:: INSTRUCTIONS FOR THE TASK ::
Please give back, word for word, each line from the start of the entries through the one in which "(Version Control System(s))**" is found.

:: DATA RECORDS ::

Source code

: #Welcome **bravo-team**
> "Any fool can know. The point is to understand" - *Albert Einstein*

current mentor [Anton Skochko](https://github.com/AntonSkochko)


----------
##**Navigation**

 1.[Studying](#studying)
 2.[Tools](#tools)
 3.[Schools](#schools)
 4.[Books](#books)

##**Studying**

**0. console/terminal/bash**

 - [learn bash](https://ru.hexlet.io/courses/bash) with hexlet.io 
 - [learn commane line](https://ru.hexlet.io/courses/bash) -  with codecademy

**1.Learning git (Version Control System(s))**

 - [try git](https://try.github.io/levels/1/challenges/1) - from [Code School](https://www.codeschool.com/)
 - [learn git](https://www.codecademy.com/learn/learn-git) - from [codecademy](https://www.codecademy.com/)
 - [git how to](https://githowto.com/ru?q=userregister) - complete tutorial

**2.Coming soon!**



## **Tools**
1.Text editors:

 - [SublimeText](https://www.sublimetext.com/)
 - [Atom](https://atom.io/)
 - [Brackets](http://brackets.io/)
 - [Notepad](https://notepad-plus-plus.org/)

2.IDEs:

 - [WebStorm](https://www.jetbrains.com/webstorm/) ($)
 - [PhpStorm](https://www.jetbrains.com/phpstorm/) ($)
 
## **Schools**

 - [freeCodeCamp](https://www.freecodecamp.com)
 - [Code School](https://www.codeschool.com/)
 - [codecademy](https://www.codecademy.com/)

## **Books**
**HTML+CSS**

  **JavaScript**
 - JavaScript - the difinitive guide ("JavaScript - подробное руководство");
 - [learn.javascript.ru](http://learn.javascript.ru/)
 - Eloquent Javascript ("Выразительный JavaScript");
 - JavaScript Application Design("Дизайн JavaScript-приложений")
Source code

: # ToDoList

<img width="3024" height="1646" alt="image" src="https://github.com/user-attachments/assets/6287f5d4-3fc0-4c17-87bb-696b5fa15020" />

:: TASK ANSWER ::
Source code

: #Welcome **bravo-team**
> "Any fool can know. The point is to understand" - *Albert Einstein*

current mentor [Anton Skochko](https://github.com/AntonSkochko)


----------
##**Navigation**

 1.[Studying](#studying)
 2.[Tools](#tools)
 3.[Schools](#schools)
 4.[Books](#books)

##**Studying**

**0. console/terminal/bash**

 - [learn bash](https://ru.hexlet.io/courses/bash) with hexlet.io 
 - [learn commane line](https://ru.hexlet.io/courses/bash) -  with codecademy

**1.Learning git (Version Control System(s))**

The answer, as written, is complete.